Your answer should consist of the lines in the following data that contain "underline".

:::

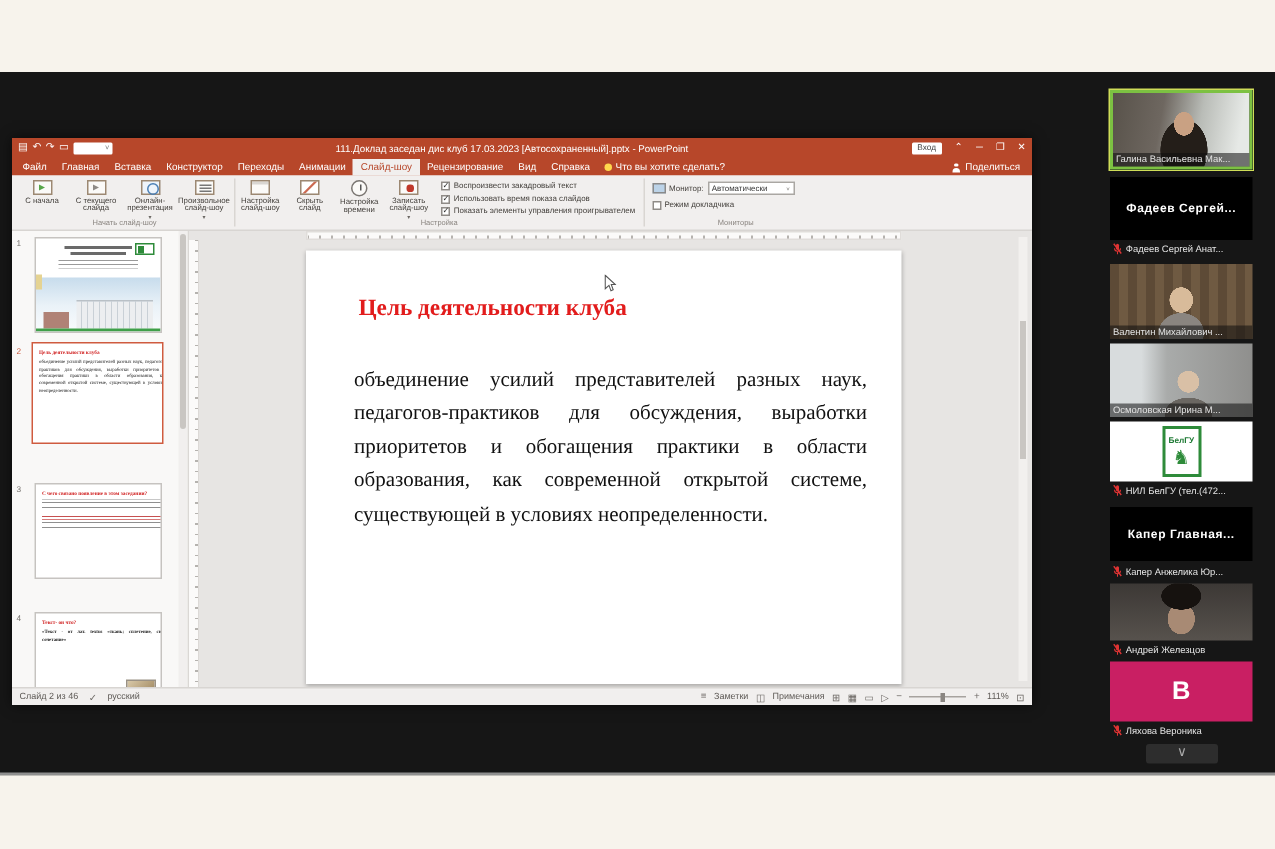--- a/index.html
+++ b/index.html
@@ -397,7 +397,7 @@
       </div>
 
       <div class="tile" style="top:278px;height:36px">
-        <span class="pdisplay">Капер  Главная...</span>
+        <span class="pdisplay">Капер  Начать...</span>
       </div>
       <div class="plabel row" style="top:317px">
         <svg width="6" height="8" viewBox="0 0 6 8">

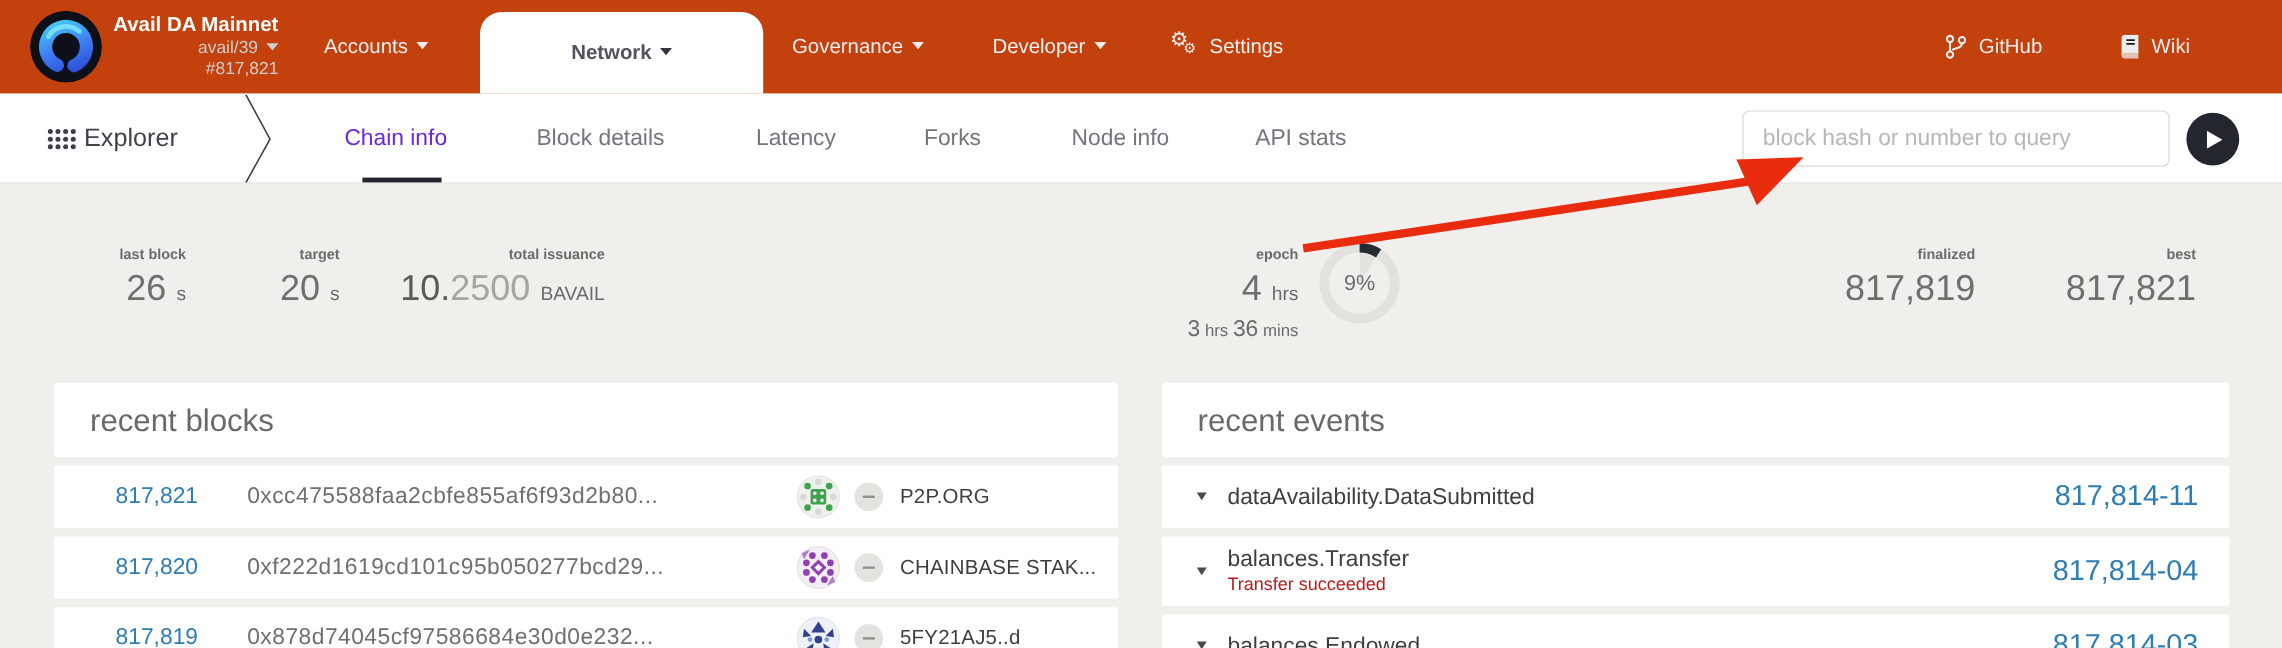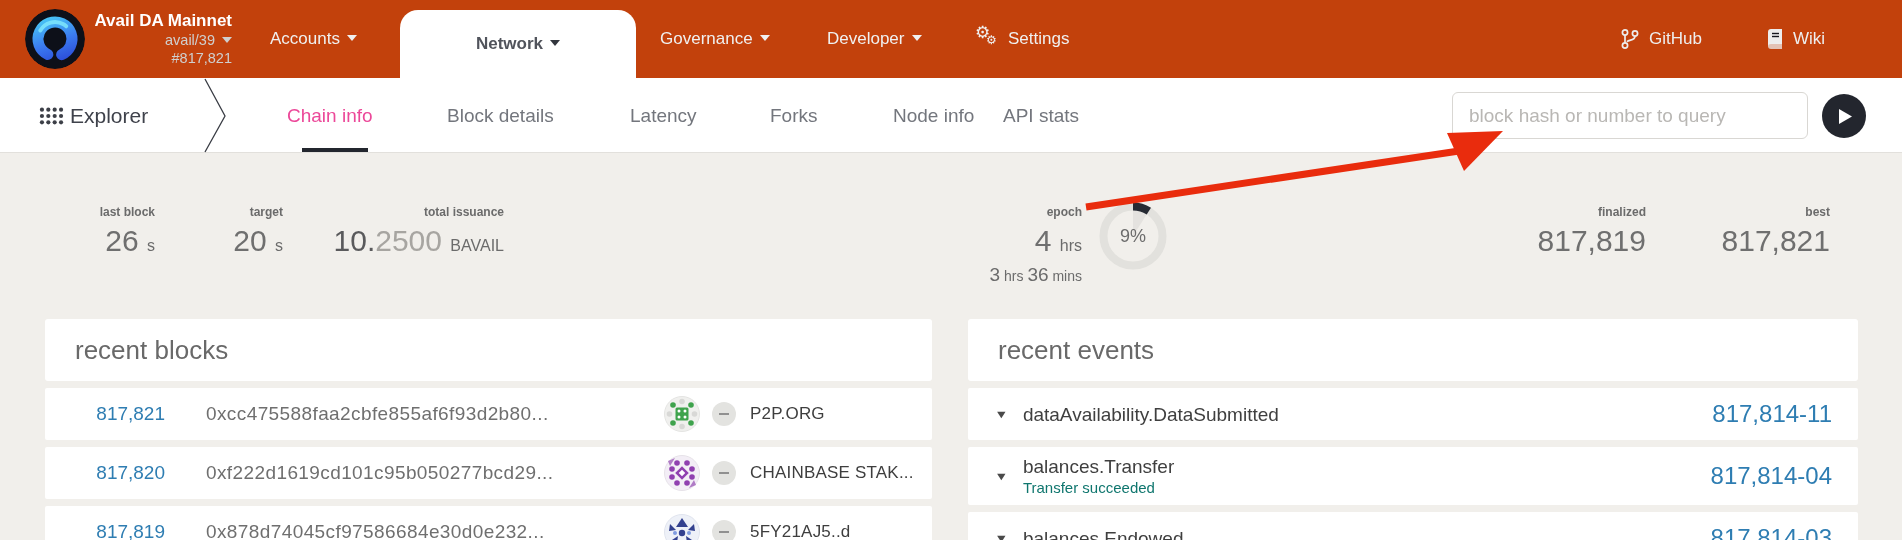--- a/index.html
+++ b/index.html
@@ -61,7 +61,7 @@
     position:absolute; top:0; height:75px; display:flex; align-items:center;
     font-size:19px; color:#73767d; cursor:pointer; white-space:nowrap;
   }
-  .tab.active { color:#ec4899; }
+  .tab.active { color:#6d28d9; }
   .tab-underline {
     position:absolute; left:302px; bottom:0; width:66px; height:4px; background:#23262e;
   }

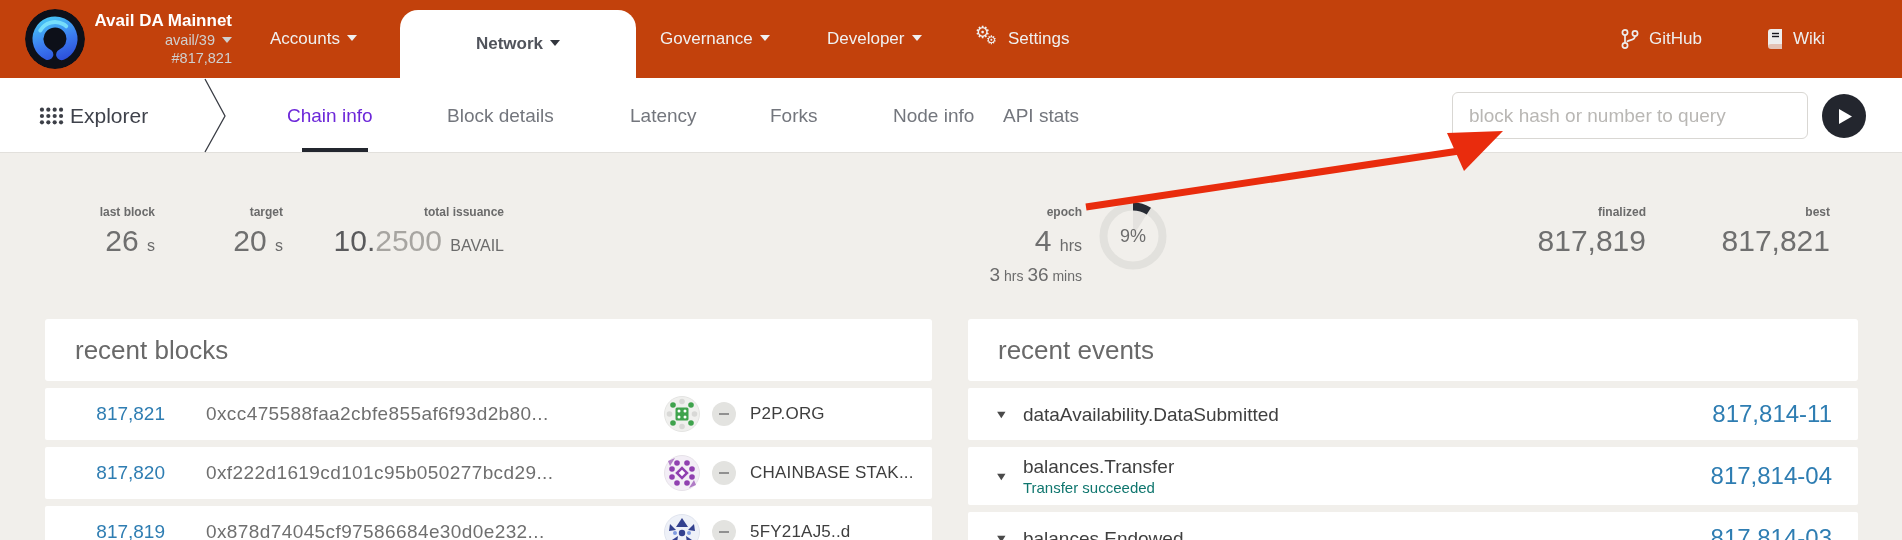--- a/index.html
+++ b/index.html
@@ -246,7 +246,7 @@
   <div class="tab" style="left:893px;">
       <span>Node info</span>
     </div>
-  <div class="tab" style="left:1003px;">
+  <div class="tab" style="left:1046px;">
       <span>API stats</span>
     </div>
   <div class="tab-underline"></div>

:::

■ Written answer:
   .tab-underline {
   <div class="tab-underline"></div>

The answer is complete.